> _INSTRUCTION_
Report each line of the listing that carries the word "psporysz".

+--

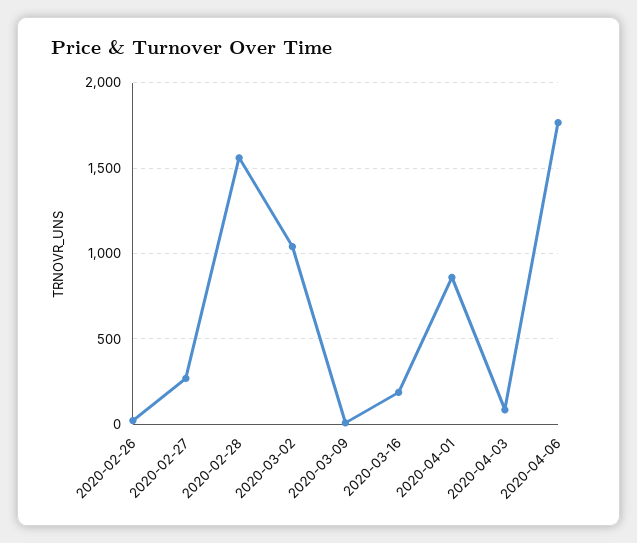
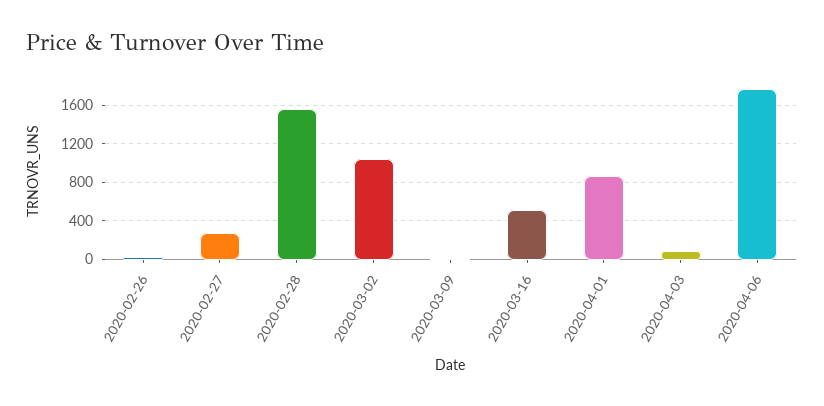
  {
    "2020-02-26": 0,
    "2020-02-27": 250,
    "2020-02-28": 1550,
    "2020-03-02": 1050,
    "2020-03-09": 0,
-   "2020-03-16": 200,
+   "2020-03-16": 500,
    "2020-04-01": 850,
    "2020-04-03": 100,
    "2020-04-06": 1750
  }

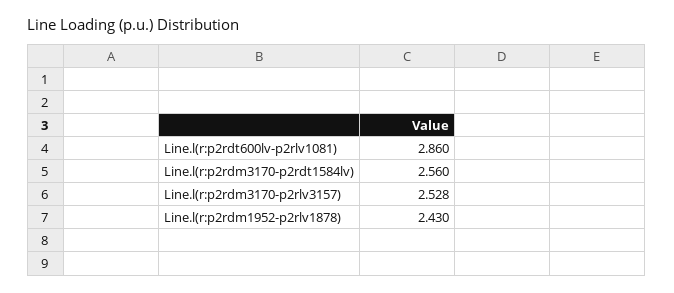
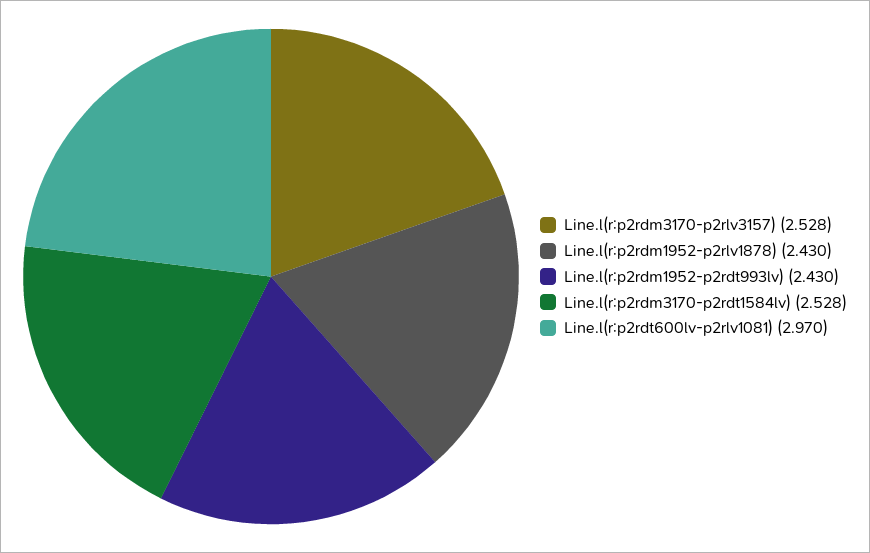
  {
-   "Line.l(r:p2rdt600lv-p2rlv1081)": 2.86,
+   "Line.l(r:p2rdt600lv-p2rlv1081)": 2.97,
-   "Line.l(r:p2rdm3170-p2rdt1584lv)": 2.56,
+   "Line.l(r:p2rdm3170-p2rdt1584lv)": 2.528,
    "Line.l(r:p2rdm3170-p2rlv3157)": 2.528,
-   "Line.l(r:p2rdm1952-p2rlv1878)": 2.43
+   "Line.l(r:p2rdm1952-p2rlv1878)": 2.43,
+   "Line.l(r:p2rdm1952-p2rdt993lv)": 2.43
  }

+--

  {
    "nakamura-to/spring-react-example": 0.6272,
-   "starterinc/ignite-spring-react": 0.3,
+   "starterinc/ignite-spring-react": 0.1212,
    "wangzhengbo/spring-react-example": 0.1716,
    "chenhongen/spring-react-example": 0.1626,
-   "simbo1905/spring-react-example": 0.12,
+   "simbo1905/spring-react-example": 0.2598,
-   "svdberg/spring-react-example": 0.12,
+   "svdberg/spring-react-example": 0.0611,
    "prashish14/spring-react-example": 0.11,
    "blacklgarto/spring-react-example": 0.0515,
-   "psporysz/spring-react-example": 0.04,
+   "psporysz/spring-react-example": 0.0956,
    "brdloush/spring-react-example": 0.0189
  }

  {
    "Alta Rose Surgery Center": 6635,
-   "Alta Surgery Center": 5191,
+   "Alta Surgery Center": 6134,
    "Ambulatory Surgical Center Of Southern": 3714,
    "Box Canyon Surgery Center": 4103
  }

+--

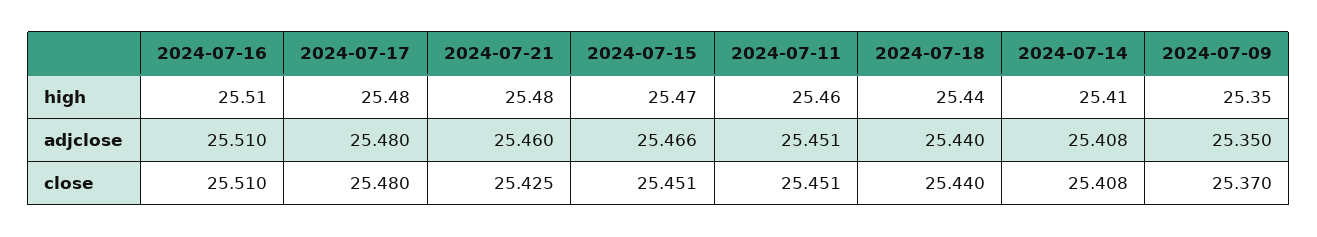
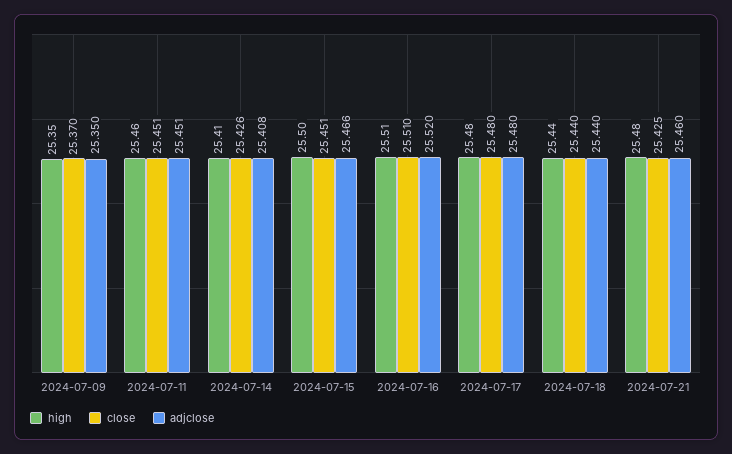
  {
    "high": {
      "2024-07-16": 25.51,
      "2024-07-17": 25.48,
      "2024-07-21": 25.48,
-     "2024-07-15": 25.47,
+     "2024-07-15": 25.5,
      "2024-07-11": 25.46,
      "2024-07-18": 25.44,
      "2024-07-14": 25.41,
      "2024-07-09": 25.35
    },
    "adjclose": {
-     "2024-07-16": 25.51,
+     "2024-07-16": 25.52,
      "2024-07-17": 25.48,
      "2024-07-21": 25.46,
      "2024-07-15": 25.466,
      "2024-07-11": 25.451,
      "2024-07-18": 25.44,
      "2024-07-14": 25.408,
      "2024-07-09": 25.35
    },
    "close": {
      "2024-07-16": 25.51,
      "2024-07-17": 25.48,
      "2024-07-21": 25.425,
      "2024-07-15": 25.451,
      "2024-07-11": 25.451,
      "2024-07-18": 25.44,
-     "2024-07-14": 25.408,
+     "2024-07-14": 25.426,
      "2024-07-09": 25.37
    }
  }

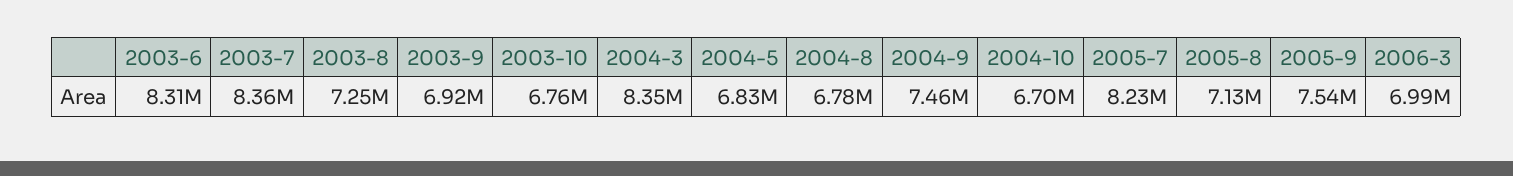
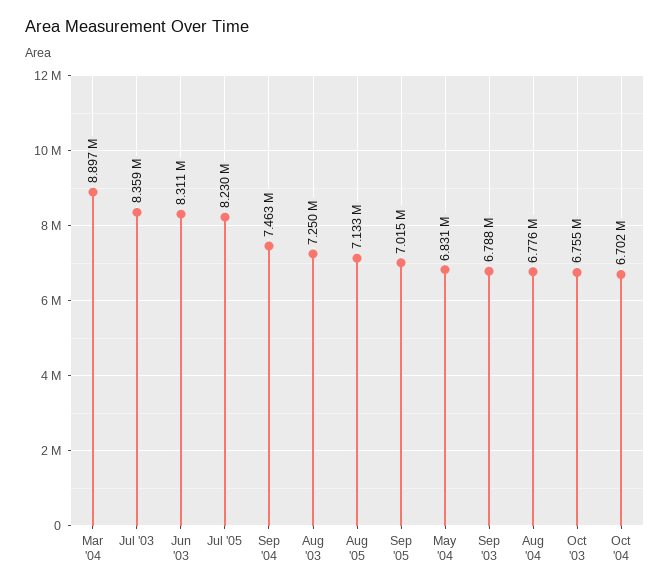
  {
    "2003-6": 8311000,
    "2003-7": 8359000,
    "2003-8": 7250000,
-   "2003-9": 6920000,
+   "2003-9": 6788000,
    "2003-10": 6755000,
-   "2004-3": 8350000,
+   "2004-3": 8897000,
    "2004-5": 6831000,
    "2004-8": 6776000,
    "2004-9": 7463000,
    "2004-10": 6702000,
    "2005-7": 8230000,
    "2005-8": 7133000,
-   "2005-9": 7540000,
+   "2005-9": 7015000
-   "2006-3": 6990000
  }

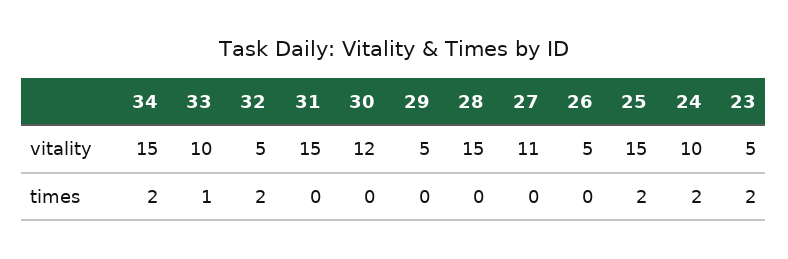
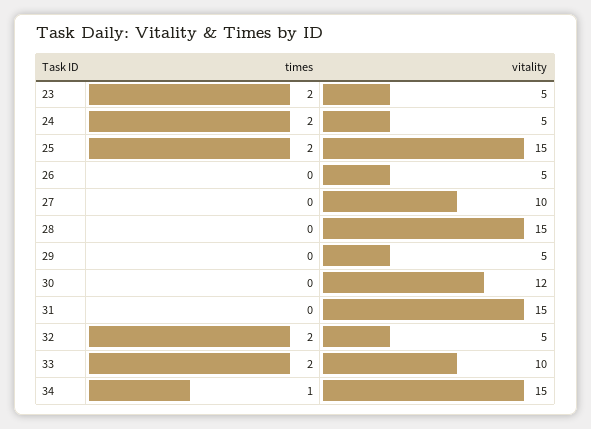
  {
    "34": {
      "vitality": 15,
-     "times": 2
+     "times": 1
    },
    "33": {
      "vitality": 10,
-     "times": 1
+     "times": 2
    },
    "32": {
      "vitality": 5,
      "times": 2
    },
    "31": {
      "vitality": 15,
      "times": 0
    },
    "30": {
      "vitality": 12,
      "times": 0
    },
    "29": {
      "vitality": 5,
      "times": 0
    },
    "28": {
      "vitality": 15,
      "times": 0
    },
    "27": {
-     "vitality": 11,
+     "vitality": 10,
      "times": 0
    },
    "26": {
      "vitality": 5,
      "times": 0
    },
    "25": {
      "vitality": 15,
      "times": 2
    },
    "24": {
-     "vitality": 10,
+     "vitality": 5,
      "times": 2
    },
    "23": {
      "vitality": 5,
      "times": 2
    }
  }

+--

> _RESPONSE BOX_
-   "psporysz/spring-react-example": 0.04,
+   "psporysz/spring-react-example": 0.0956,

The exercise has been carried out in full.